Artisan Handmade Wooden Alaskan Arctic 3-Leg Desk Easel with Photographic Images
These wooden easel's are handmade and have a center folding leg for displaying on your desk, mantle or anywhere you have a flat surface...enjoy the Last Frontier right in your living room. The easel dimensions are approx. : 6-1/2 inch height x 6-1/8 inch width and have six unique photographic images of the area. The photo's are:
(1) Summer Camp: Barrow youngsters and their camp counselors deplane the Arctic way- onto a riverbank's gravel, complete with all their usual camping equipment for a few weeks of fun and frolic. Studies in their native Inuit way of life are threaded among daily chores where all participate.

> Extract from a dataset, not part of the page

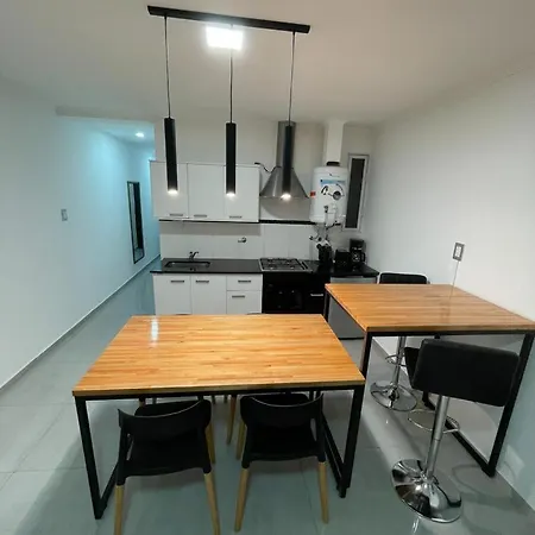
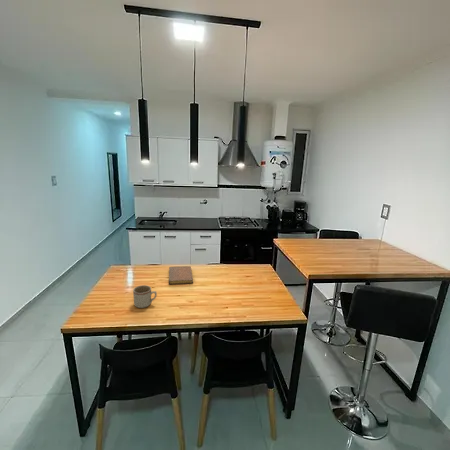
+ notebook [168,265,194,285]
+ mug [132,284,158,309]
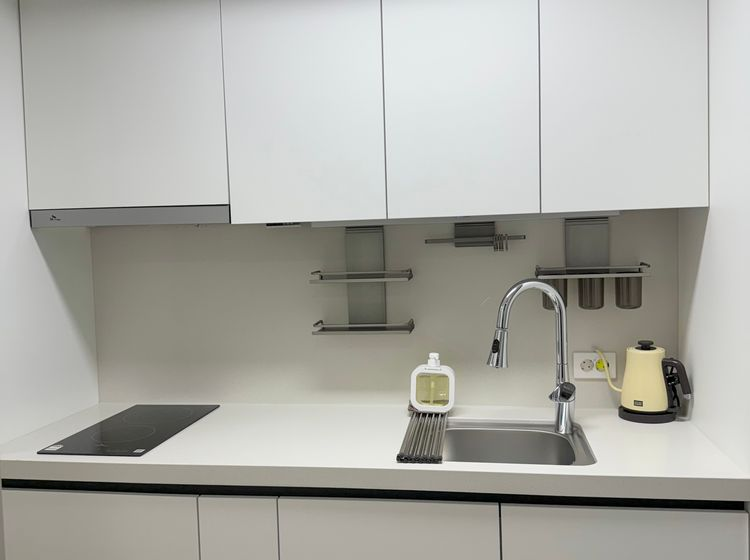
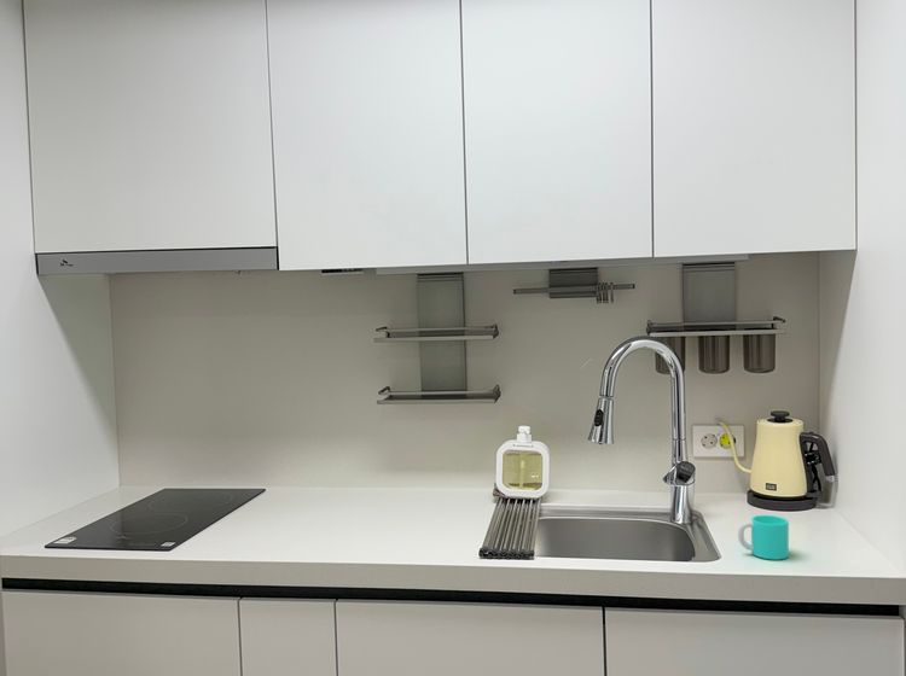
+ cup [737,514,790,561]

(2) Polar Bear: An October den-up visitor rambles by the warehouse at Lonely, an outpost along the Arctic Coast as remote as it's name implies. These royal denizens are most curious, batting at anything that flaps in nearly constant winds but rarely attacking anything which does not smell like seal, their favorite meal.

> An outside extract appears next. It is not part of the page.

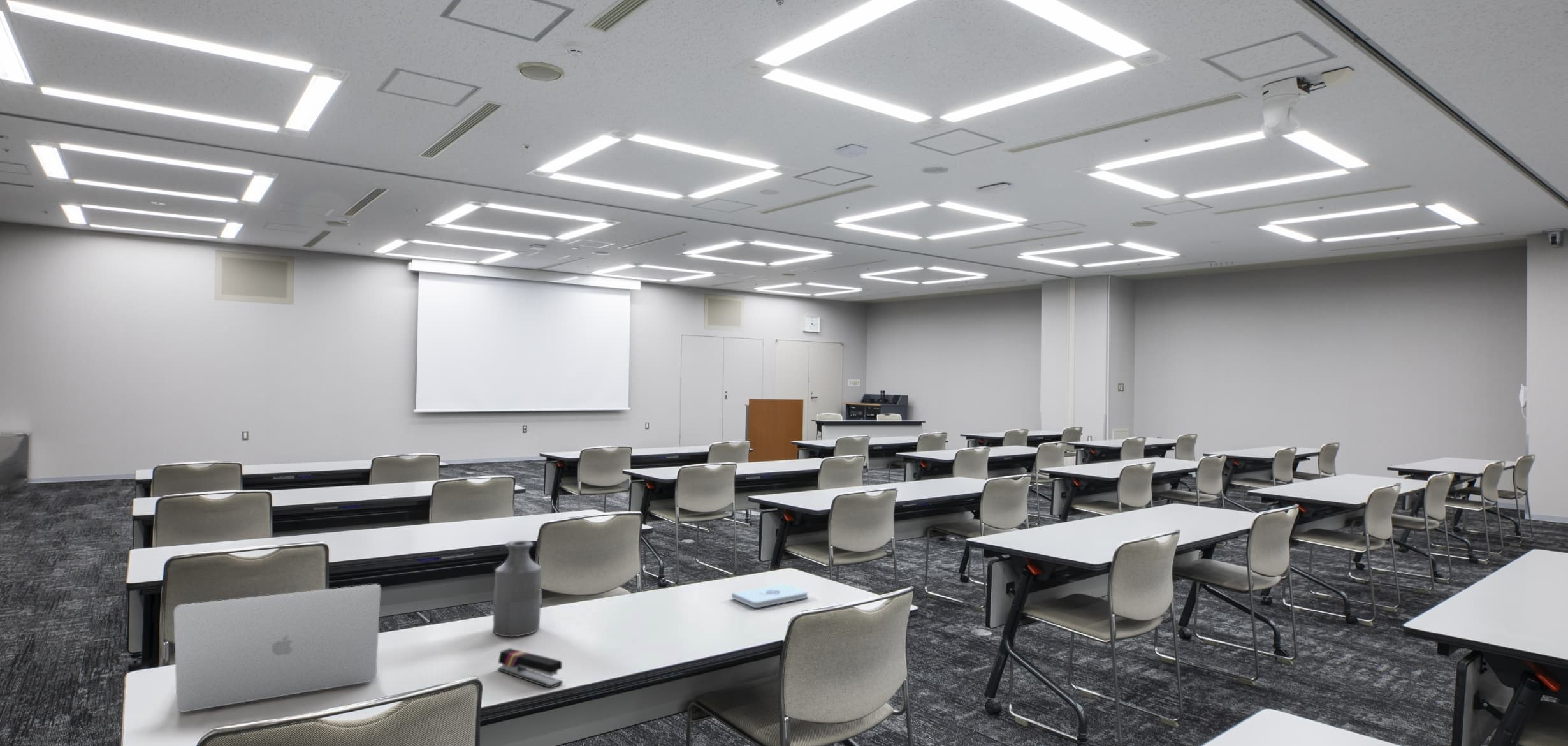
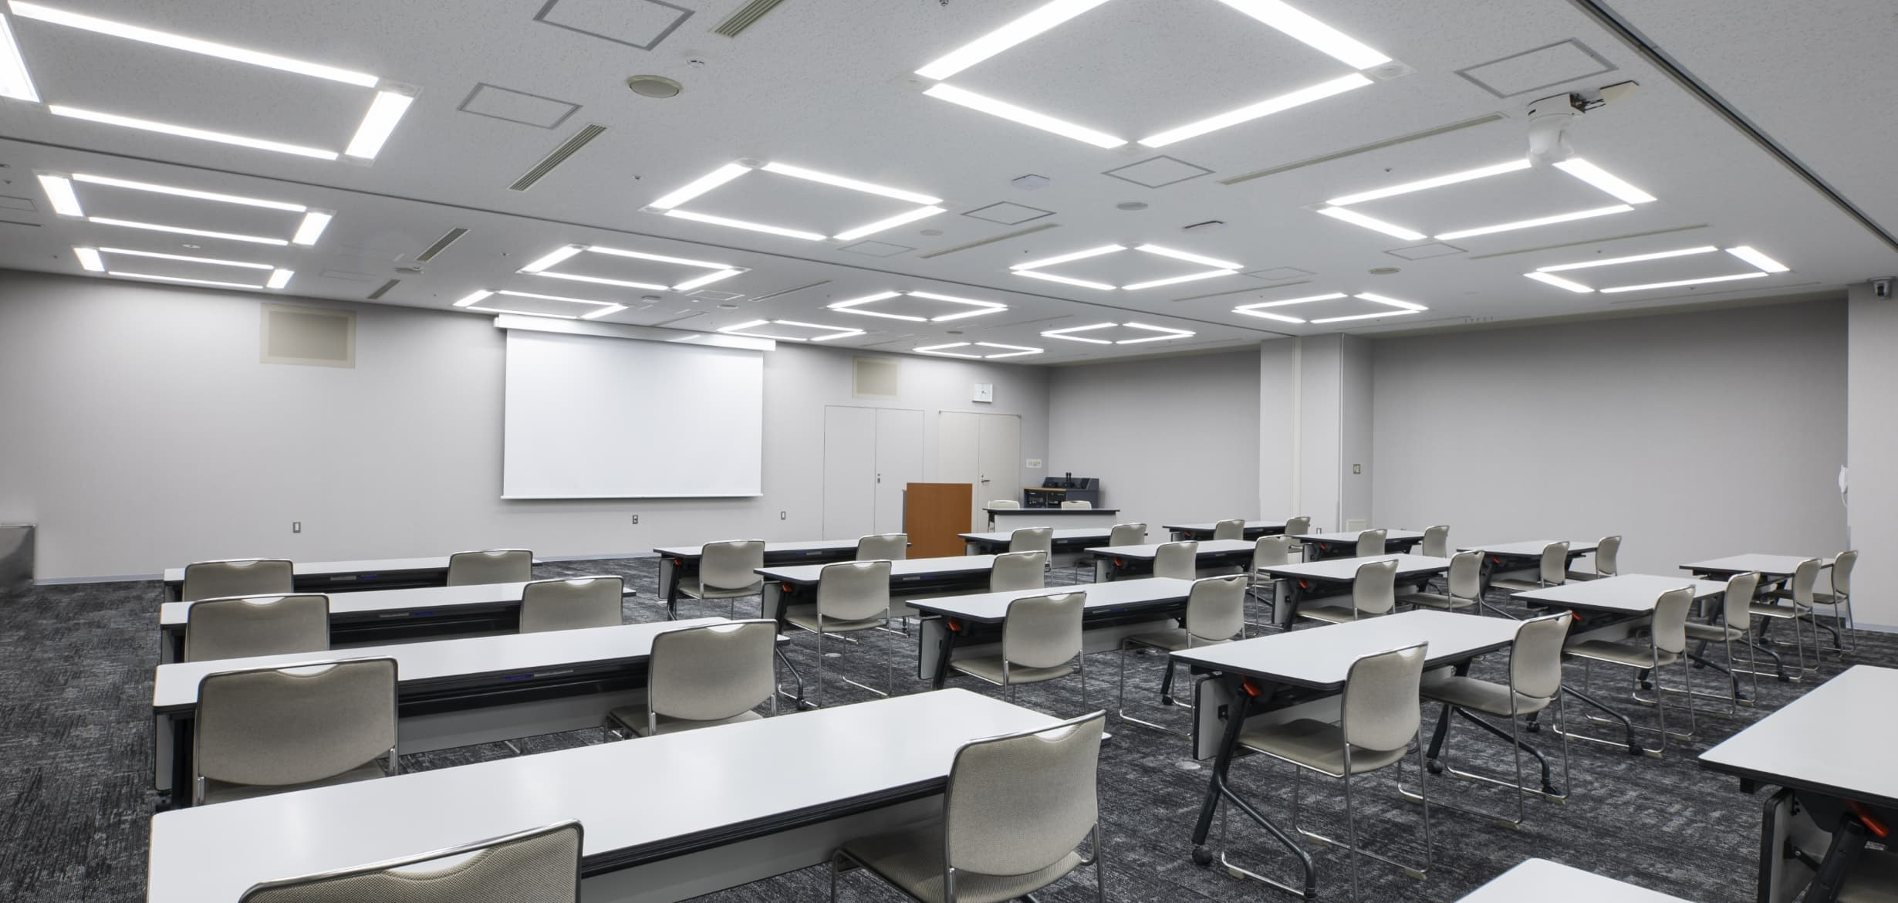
- laptop [173,584,381,713]
- notepad [731,583,809,608]
- stapler [497,648,563,689]
- bottle [492,540,542,638]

(3) Village Youngster: Warmly padded in furs against the bitter cold, this toddler ambles across a village lake in the low light of winter. Children's parkas are made from the hides of local game often fur-lined for added warmth. In temperatures below freezing for many months, fur parkas keep the little ones safe and healthy.

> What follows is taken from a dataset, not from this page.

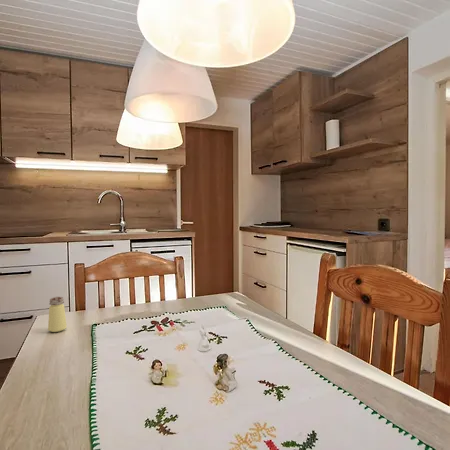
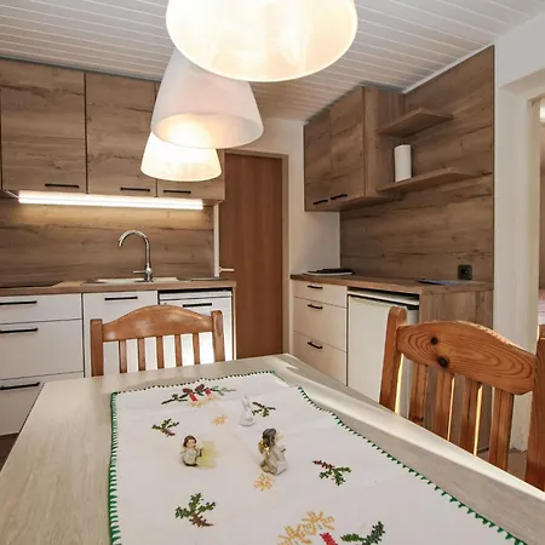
- saltshaker [47,296,68,333]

(4) Pow Main DEWline Station: The northernmost U.S.A.F. defense facility with its misplaced totem stands adjacent Barrow's spit hooking north to divide the Chukchi Sea on the west from the Beaufort Sea to the east. Totems, this specimen admittedly the northernmost, are not of Inuit creation but integral to Alaska's southern coastal people.
(5) Meat and Fish Drying Rack: At old Pt. Lay village, caribou strips dry quickly in the deep arctic freeze. This drying rack stands mute evidence of what once was a thriving community. Forced to rebuild away from the encroaching Chukchi Sea, a new inland village lies safely about 3 miles over the tundra by 4-wheeler - nearly 1 mile by snowmachine across the frozen bay during winter.
(6) Arctic Fox: Ragged in his early spring coat mottled by leftover tufts of white winter fur, this arctic fox is out scrounging for a meal. An unsuspecting lemming perhaps. The arctic fox's very large ears are exceptionally suited for hearing lemmings skitter along snow-buried paths in the winter or rustling through tall grasses in the summertime.